PRSA’s – not as flexible as you think

When PRSA’s were launched, The Pensions Authority announced them as the flexible pension plan . Go on any insurance company website and their blurb on PRSA’s will market them as a flexible pension plan (I have linked just one website here, but it could be any of them). But are they really any more flexible than the traditional personal pension and company pension?
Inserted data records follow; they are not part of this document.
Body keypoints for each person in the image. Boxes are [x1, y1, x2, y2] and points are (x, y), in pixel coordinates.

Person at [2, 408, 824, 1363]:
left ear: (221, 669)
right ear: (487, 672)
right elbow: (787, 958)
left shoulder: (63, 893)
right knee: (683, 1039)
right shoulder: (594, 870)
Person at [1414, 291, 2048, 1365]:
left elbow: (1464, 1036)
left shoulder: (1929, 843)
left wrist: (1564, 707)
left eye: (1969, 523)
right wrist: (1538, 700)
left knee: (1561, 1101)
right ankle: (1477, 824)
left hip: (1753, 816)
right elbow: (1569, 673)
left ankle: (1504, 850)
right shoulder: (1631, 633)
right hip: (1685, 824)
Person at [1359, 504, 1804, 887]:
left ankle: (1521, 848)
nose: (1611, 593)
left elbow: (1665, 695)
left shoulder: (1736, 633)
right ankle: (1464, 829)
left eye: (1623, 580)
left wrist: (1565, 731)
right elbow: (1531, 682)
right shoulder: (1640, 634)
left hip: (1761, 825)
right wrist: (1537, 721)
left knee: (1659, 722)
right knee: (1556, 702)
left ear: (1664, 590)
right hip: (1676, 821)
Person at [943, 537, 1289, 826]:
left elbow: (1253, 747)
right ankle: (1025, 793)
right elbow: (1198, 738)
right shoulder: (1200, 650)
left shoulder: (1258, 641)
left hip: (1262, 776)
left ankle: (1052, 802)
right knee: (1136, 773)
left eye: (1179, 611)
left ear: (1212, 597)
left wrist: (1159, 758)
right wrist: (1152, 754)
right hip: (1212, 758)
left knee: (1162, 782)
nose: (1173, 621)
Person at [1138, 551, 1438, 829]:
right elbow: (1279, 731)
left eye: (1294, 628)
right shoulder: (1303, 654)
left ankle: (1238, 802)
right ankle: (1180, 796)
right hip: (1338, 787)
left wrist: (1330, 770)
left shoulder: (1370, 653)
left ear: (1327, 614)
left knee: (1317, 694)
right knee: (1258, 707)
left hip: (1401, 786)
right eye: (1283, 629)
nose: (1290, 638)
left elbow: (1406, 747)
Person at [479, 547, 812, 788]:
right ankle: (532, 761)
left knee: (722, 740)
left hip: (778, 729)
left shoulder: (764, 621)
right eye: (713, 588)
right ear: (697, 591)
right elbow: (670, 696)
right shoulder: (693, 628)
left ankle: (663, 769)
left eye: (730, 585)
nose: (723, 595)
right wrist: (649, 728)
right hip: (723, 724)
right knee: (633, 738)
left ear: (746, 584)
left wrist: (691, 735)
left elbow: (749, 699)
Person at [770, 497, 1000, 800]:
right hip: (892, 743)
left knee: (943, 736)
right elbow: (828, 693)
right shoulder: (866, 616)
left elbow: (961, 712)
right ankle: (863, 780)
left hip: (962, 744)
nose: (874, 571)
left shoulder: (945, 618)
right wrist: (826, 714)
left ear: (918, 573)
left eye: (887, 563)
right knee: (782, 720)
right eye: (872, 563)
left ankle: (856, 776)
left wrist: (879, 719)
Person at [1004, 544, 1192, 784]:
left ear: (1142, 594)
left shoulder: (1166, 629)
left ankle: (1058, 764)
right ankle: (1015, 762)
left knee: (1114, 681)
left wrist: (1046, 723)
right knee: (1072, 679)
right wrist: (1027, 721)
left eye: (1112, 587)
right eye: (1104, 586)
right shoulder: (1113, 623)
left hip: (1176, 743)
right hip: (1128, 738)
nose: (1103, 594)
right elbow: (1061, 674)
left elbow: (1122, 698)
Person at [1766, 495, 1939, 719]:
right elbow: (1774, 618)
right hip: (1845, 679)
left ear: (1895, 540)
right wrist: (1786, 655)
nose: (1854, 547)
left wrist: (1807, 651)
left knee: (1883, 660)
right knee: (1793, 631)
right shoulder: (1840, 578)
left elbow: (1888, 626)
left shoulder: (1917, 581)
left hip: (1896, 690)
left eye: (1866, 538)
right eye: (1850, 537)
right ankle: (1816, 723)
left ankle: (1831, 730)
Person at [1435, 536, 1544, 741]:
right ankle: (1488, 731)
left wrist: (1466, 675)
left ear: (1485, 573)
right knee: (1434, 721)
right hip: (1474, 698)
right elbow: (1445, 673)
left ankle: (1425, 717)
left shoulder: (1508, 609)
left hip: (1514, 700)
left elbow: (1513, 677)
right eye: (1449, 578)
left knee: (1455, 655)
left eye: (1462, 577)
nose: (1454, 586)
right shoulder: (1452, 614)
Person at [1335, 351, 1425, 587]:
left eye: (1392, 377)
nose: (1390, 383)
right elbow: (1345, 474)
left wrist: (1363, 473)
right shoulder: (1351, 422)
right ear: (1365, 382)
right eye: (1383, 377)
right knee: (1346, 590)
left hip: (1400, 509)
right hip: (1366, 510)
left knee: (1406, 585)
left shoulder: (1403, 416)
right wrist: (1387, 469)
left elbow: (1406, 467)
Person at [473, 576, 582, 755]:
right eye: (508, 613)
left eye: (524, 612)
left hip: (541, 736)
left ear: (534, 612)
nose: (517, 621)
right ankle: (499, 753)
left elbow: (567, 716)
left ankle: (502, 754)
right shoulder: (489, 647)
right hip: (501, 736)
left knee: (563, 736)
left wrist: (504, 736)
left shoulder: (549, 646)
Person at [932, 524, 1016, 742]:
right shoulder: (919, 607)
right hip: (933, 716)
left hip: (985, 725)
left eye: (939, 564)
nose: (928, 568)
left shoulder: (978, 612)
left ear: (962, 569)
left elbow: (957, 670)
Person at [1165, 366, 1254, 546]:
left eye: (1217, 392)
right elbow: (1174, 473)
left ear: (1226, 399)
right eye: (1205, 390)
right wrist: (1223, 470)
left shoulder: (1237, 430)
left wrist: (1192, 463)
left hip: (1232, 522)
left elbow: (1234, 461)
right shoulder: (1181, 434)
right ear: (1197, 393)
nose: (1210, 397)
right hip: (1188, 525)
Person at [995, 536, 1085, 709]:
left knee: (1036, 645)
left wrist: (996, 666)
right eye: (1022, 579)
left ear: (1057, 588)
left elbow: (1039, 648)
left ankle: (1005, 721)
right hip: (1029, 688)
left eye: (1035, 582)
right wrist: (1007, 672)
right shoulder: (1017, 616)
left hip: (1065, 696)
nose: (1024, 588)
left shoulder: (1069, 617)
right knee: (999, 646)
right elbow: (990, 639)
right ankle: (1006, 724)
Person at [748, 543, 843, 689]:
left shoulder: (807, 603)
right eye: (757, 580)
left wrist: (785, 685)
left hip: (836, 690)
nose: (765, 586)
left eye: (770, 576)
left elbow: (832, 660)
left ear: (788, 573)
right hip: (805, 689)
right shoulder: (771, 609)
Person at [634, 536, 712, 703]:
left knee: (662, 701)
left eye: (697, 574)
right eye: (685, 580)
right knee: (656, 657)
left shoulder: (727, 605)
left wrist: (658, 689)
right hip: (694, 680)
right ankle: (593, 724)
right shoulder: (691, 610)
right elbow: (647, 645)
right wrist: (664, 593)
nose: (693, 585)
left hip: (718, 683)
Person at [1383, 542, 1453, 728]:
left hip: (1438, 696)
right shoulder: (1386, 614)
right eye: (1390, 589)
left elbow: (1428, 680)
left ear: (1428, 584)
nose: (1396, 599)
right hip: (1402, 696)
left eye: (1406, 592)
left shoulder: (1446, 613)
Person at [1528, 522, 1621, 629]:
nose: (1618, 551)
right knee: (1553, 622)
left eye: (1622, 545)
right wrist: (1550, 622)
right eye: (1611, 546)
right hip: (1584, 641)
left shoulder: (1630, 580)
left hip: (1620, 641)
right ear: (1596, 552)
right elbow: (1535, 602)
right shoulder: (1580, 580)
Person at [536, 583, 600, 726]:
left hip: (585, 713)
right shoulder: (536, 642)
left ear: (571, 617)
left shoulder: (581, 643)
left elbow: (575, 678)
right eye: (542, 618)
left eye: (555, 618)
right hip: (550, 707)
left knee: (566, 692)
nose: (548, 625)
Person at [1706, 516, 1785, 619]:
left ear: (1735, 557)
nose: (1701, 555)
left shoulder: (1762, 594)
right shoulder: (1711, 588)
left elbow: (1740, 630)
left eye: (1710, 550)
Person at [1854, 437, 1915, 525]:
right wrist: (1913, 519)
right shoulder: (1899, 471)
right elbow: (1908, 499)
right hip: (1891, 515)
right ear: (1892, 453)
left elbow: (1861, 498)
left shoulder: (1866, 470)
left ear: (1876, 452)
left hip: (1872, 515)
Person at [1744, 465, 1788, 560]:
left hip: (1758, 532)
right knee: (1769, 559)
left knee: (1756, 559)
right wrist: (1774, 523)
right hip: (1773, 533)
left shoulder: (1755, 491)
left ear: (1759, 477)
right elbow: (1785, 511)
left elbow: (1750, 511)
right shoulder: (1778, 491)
  • You set up a PRSA yourself and contribute to it for a while. You then join a company who has its own employer paid PRSA scheme. You cannot bring your personal PRSA into the scheme. You have to join the new company one.
  • You are a member of an employer PRSA scheme and move employer, who also runs an employer PRSA scheme. The new employer is under no obligation to deduct your premiums from your salary and pay into your existing plan. In fact, it is highly unlikely that they will purely because it can be an administrative headache for payroll to keep track of which payments go where.
  • You have a PRSA plan and you join a company with an old fashioned company paid pension scheme. You want to make some additional payments yourself but want to keep them separate from the main scheme. You cannot use your existing PRSA policy. You have to implement a PRSA AVC plan.
  • The Pensions Authority says “you are free to stop, start, increase or decrease your contributions at any time”.  You can do this under a personal pension scheme already! Company paid schemes are a little bit different alright as they are written under trust and there may be scheme rules obliging you to make a contribution.

PRSA’s have their use (and I use them all the time) but they are usually to legitimately get around rules that are in place for the other types of pensions.